Repeated delays to the scheme do a disservice to clients, home care workers and providers and have added instability and uncertainty to the sector. Furthermore, other reforms are dependent on the development of this scheme and the home care sector remains hamstrung until it is placed on a statutory footing.
The Sláintecare report recognises that, in the absence of an entitlement to home care services, many people pay out of pocket for private home care services, and that this should be addressed by ending the over-reliance on market mechanisms to deliver new health care services with the expansion of public nursing homes and home care. Yet the home care Bill 2024 relates entirely to the regulation of providers of home care services, which of course is required, but it does not address access to services or affordability. The Department of Health's home support reform team should be equipped with more resources so that the five different work streams of this scheme can be developed in parallel, instead of in tandem, one at a time.
Rather than restoring balance within a truly public health system that is universally accessible and free at the point of use, this Bill would actually reinforce privatisation by structuring the home care regulatory framework around the private market. The expectation within the sector was an improved version of the nursing home support scheme that delivered equitable access to home care. The reality is that seven years later we have produced a licensing scheme.
Access, staff recruitment and retention do, however, remain an ongoing problem not only in the home care sector, but across the health system as a whole. To get a sense of the scale of recruitment that Ireland needs, the European Centre for the Development of Vocational Training forecasts there will be an additional 119,000 personal care worker job openings in Ireland in 2030 compared to 2018. The goal in all of this is to streamline the process for the individual and their families and to ensure continuity of care. Yet, on any given day, approximately 100 people - plus or minus 25 - experience delayed transfer of care due to the unavailability of a home care worker to deliver a home care package. While the well-documented recruitment crisis contributes to this issue, the method of commissioning home care exacerbates it. When a patient is deemed fit for discharge, the hospital discharge team must wait and hope that one of the home care providers has a worker available to support the patient’s transition from the hospital. This approach highlights a strategic failure in hospital discharge planning. Considering the cost of keeping a patient in the hospital, which is €7,203 per week, the risk of hospital-acquired illnesses, and the impact on accident and emergency department overcrowding, it is crucial to view home care providers as partners in the discharge process and to provide them with the frameworks necessary for strategic discharge planning.

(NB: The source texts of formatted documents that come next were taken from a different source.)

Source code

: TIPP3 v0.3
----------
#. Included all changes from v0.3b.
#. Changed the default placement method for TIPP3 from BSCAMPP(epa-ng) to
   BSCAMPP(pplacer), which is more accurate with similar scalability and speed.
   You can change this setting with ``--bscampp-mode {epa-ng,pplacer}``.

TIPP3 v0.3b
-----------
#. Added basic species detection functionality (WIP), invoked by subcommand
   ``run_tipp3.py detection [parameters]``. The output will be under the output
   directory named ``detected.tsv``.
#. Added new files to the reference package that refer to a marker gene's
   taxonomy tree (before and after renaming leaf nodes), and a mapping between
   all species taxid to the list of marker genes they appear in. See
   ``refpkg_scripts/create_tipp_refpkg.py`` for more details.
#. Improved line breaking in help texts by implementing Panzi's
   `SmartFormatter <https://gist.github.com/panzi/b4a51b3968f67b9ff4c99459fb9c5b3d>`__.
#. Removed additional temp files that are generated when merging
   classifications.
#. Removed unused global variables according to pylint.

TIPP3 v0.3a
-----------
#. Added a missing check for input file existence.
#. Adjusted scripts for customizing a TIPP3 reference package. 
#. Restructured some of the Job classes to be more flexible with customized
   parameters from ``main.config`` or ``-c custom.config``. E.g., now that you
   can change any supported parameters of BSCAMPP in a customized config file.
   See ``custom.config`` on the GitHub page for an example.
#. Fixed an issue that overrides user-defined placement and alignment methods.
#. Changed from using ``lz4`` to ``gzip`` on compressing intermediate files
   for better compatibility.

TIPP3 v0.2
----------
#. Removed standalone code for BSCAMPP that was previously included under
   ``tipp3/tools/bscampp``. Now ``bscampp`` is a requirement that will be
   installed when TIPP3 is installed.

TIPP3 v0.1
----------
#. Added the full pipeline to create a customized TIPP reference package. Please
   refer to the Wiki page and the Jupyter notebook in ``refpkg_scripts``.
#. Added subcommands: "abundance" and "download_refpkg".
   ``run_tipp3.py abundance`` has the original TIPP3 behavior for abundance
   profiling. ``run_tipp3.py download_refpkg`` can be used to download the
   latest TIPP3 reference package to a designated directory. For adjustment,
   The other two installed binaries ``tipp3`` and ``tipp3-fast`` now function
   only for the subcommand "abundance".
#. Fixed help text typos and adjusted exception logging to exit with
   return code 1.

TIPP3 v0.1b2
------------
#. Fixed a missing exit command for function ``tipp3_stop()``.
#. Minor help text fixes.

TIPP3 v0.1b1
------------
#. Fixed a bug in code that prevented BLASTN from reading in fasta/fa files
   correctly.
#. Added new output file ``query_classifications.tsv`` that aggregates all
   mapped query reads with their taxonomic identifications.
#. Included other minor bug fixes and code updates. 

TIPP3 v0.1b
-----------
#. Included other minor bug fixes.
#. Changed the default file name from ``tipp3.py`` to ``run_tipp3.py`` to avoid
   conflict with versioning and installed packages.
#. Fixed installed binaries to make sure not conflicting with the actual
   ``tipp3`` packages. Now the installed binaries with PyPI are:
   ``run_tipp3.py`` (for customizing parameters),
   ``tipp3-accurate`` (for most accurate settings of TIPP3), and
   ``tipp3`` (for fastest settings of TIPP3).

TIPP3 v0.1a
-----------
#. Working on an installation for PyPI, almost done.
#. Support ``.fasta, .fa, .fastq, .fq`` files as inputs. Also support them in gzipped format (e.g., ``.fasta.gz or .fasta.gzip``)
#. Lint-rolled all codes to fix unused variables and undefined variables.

While the Government deserves credit for substantially increasing home support funding and establishing the Commission on Care for Older People, reform is essential if Ireland is to develop an aged care sector suitable to meet our changing demographics. Home care in Ireland has evolved without being supported by a comprehensive strategy for home care for older persons. Similarly, the Government’s commitment to a home first model of care lacks strategic backing. The commission requires sufficient resources to complete its work on schedule. In order to implement these reforms and to create effective home care policies, we need a data-driven strategic approach to develop solutions that could modernise the sector. Wholesale reforms are also needed in home care workers’ pay, benefits, training and career progression among other things. As demand for home care is set to grow substantially over the next number of years, it is essential that we put in place the appropriate systems for home care. The present system is letting down both the patient and the carer. We should strive towards a sector that has equal access to care and where waiting lists are kept to a minimum.